GLOBAL 2000 zu Klimaplan: „Optionen zur Zielerreichung“ sind kein Plan
Wien (OTS) – In einer ersten Reaktion nimmt die Umweltschutzorganisation GLOBAL 2000 zu gerade bekannt gewordenen Details des im heutigen Ministerrat zu beschließenden Nationalen Energie- und Klimaplan Stellung: „Das ist ein neuer Tiefpunkt in der Klimapolitik Österreichs. Wie vom zuständigen Sektionschef angekündigt sollen heute ‚Optionen zur Zielerreichung‘ als Nationaler Energie- und Klimaplan für Österreich beschlossen werden – das ist so, wie wenn ein Übergewichtiger Optionen zum Abnehmen aus einem Diätbuch vorliest – damit wird niemand verlässlich abnehmen“, so Reinhard Uhrig, politischer Leiter bei GLOBAL 2000. „Uns liegt weiterhin kein konkreter Klimafahrplan vor, der zeigt, wie wir die Klimaziele in Österreich erreichen können – nicht einmal der finale ‚Plan‘ mit einer Vielzahl von Optionen und Annahmen wurde gestern den vorab informierten Medien vorgelegt.“
Nach vom Umweltministerium gestern kolportierten Zusammenfassungen erreicht auch der nach der Kritik von WissenschafterInnen und UmweltschützerInnen überarbeite Klimaplan die vorgesehene Treibhausgasreduktion von 36 % bis 2030 nicht, weiters bereitet die Europäische Kommission für kommendes Jahr eine Stärkung der Ziele vor, um eine dem Pariser Klimaschutzabkommen entsprechende Reduktion der klimaschädlichen Treibhausgasemissionen zu erreichen.
Volle Transparenz gefordert
Die Umweltschutzorganisation GLOBAL 2000 fordert von der zuständigen Umweltministerin Maria Patek weiters volle Transparenz, was die Berechnungsgrundlagen für die Wirkungsabschätzung angeht. „GLOBAL 2000 zugespielte Dokumente zeigen, dass der Versuch unternommen wurde den Klimaplan schönzurechnen. Die Öffentlichkeit hat ein Recht zu erfahren, wie solide die heute präsentierten Zahlen sind. Alle Annahmen, Methoden und Berechnungsgrundlagen müssen offengelegt werden“, fordert Reinhard Uhrig weiter.

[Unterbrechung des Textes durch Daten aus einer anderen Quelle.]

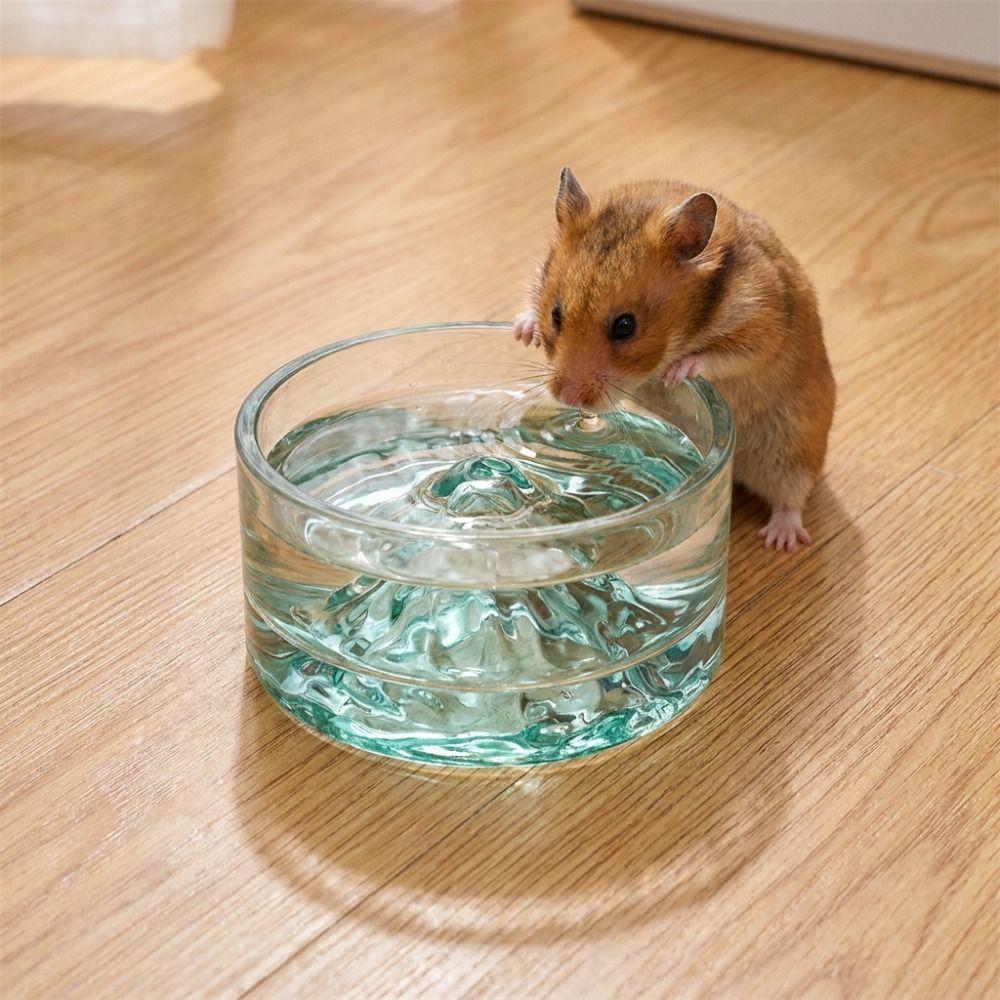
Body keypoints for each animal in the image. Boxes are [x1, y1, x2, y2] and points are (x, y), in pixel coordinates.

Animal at [513, 168, 836, 552]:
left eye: (625, 326)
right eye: (556, 314)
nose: (567, 397)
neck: (690, 321)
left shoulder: (762, 324)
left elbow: (724, 353)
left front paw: (675, 372)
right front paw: (522, 330)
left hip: (792, 449)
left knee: (791, 498)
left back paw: (779, 540)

Kreative Buchhaltung statt konkrete Maßnahmen
Am Montag veröffentlichte GLOBAL 2000 ein Geheimpapier aus dem Autorenkreis der Wirkungsfolgenanalyse. Das Papier zeigt, dass nicht nur konkrete Maßnahmen in die Berechnungen einfließen. Vage Annahmen und bloße Zielvorstellungen werden dazu hergenommen. Mit kreativer Buchhaltung können wir die Klimaziele aber nicht erreichen. Die Wirkungsfolgenabschätzung soll nur konkrete Maßnahmen bewerten und darstellen, damit die Zielerreichung sichergestellt werden kann.
„Es ist empörend, dass die fundamentalen Mängel trotz zahlreicher Beschwichtigungen nicht behoben wurden. Die kommende Bundesregierung muss die Klimakrise ernst nehmen und jetzt zeigen, dass es auch in Österreich möglich ist klimafit zu regieren. Dafür braucht es eine Klimaschutzmilliarde pro Jahr für Zukunftsinvestitionen und eine öko-soziale Steuerreform“, so Uhrig.